*WHAT YOU HAVE TO DO*:
Find the line with "13513 Clayton Blvd" in the entries below, then output every line from it down to the line with "tional transactions?", exactly and with no pictures.

RECORDS PROVIDED: Begin

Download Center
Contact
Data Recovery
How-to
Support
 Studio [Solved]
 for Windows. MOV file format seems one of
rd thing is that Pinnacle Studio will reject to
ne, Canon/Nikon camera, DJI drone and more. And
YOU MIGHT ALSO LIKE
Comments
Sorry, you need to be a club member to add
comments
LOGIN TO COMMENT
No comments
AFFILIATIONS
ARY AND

RECORDS PROVIDED: End
RECORDS PROVIDED: Begin

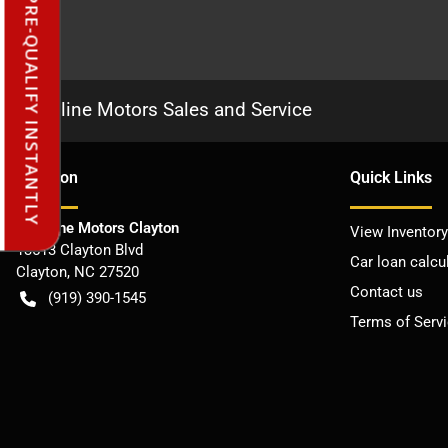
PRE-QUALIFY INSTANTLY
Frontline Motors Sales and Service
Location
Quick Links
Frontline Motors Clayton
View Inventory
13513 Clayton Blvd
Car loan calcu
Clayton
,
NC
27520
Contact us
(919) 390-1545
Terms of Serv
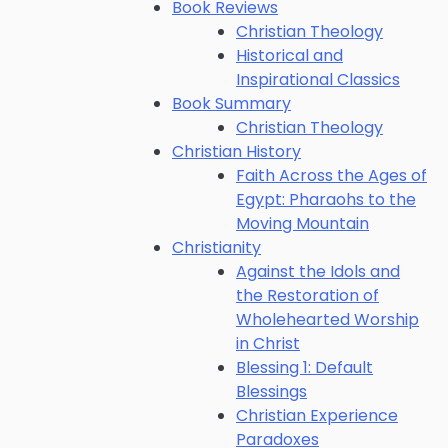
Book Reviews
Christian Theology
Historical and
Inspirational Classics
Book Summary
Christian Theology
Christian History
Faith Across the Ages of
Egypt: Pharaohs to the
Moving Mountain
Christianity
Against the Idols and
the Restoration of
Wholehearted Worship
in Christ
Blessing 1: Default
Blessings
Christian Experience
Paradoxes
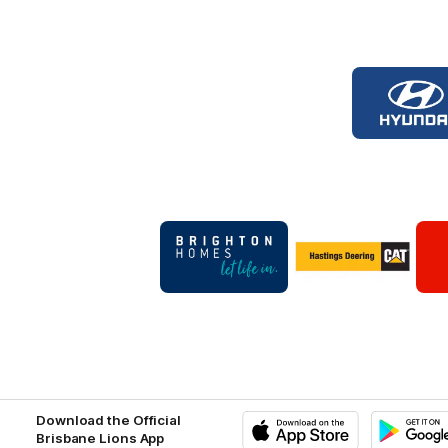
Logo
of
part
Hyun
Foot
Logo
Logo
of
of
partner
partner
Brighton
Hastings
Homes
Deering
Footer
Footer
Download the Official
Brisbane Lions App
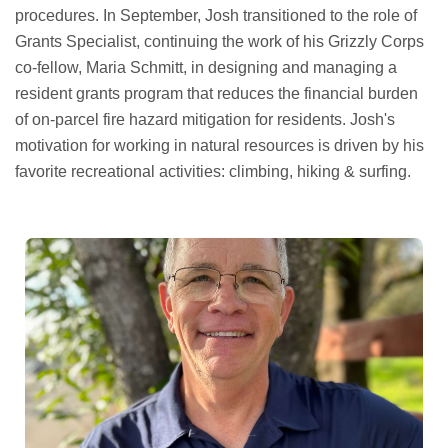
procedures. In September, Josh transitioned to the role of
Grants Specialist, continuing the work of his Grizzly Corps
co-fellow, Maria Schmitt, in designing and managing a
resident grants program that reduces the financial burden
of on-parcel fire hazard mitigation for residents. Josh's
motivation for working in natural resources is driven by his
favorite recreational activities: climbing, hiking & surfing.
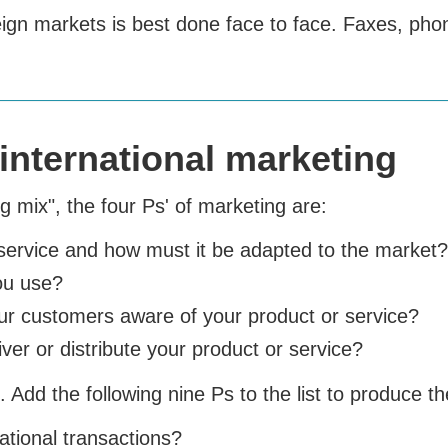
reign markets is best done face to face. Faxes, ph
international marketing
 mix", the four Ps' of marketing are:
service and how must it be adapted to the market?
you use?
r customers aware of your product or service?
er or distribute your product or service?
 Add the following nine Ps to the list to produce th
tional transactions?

RECORDS PROVIDED: End

*EXERCISE ANSWER*:
13513 Clayton Blvd
Car loan calcu
Clayton
,
NC
27520
Contact us
(919) 390-1545
Terms of Serv
Book Reviews
Christian Theology
Historical and
Inspirational Classics
Book Summary
Christian Theology
Christian History
Faith Across the Ages of
Egypt: Pharaohs to the
Moving Mountain
Christianity
Against the Idols and
the Restoration of
Wholehearted Worship
in Christ
Blessing 1: Default
Blessings
Christian Experience
Paradoxes
Logo
of
part
Hyun
Foot
Logo
Logo
of
of
partner
partner
Brighton
Hastings
Homes
Deering
Footer
Footer
Download the Official
Brisbane Lions App
procedures. In September, Josh transitioned to the role of
Grants Specialist, continuing the work of his Grizzly Corps
co-fellow, Maria Schmitt, in designing and managing a
resident grants program that reduces the financial burden
of on-parcel fire hazard mitigation for residents. Josh's
motivation for working in natural resources is driven by his
favorite recreational activities: climbing, hiking & surfing.
reign markets is best done face to face. Faxes, ph
international marketing
 mix", the four Ps' of marketing are:
service and how must it be adapted to the market?
you use?
r customers aware of your product or service?
er or distribute your product or service?
 Add the following nine Ps to the list to produce th
tional transactions?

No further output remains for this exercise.